* _Exercise aim_
Print the listing exactly as it stands. Skip every picture.
══════
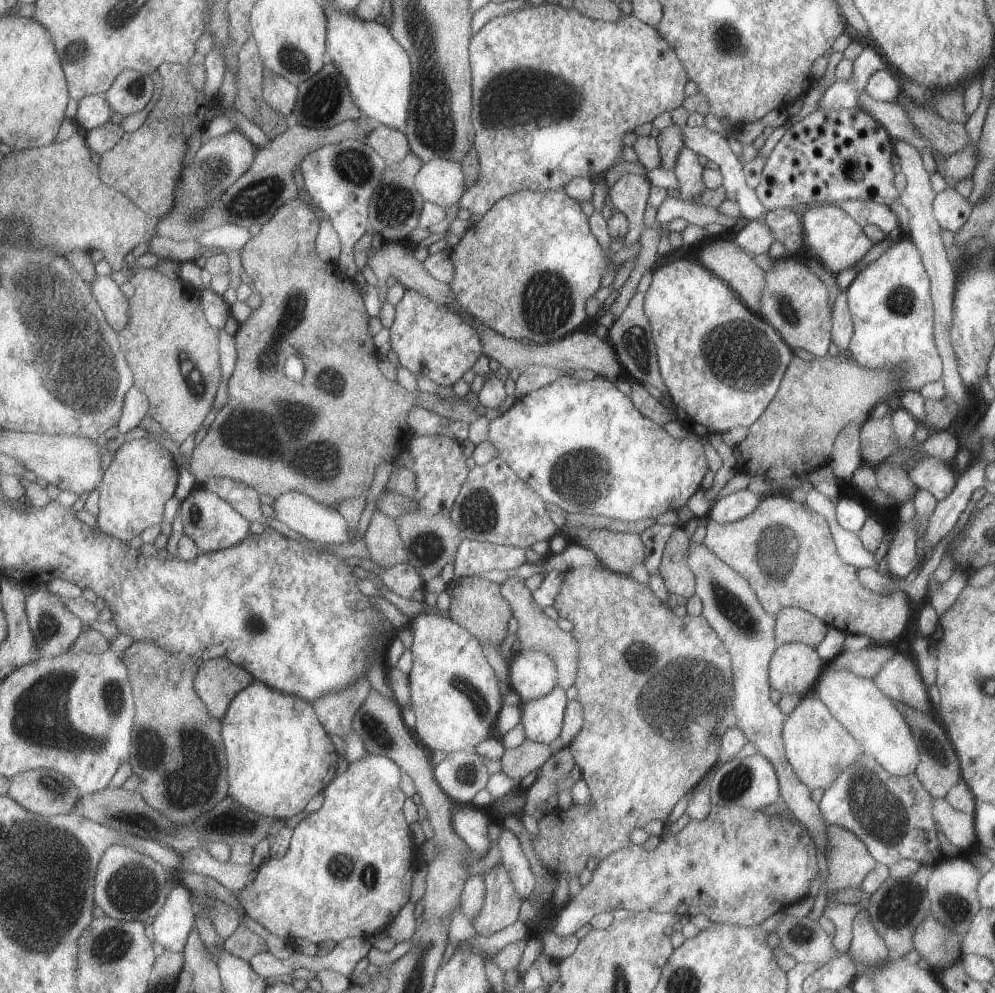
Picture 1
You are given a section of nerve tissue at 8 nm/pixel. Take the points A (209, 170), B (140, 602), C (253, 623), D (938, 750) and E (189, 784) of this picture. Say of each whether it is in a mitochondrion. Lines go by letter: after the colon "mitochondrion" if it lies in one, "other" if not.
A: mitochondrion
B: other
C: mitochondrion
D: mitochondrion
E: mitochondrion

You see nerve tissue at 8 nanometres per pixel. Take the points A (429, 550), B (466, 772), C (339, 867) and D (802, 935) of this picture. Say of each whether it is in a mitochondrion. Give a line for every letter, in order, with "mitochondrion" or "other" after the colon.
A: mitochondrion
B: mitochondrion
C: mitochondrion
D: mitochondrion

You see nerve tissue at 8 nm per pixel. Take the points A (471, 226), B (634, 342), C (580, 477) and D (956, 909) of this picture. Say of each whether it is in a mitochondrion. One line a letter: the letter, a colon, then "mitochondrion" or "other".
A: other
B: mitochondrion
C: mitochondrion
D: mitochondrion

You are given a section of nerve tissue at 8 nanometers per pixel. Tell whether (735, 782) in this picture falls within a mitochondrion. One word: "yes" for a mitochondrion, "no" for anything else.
══════
* _Solution for this task_
Picture 1
You are given a section of nerve tissue at 8 nm/pixel. Take the points A (209, 170), B (140, 602), C (253, 623), D (938, 750) and E (189, 784) of this picture. Say of each whether it is in a mitochondrion. Lines go by letter: after the colon "mitochondrion" if it lies in one, "other" if not.
A: mitochondrion
B: other
C: mitochondrion
D: mitochondrion
E: mitochondrion

You see nerve tissue at 8 nanometres per pixel. Take the points A (429, 550), B (466, 772), C (339, 867) and D (802, 935) of this picture. Say of each whether it is in a mitochondrion. Give a line for every letter, in order, with "mitochondrion" or "other" after the colon.
A: mitochondrion
B: mitochondrion
C: mitochondrion
D: mitochondrion

You see nerve tissue at 8 nm per pixel. Take the points A (471, 226), B (634, 342), C (580, 477) and D (956, 909) of this picture. Say of each whether it is in a mitochondrion. One line a letter: the letter, a colon, then "mitochondrion" or "other".
A: other
B: mitochondrion
C: mitochondrion
D: mitochondrion

You are given a section of nerve tissue at 8 nanometers per pixel. Tell whether (735, 782) in this picture falls within a mitochondrion. One word: "yes" for a mitochondrion, "no" for anything else.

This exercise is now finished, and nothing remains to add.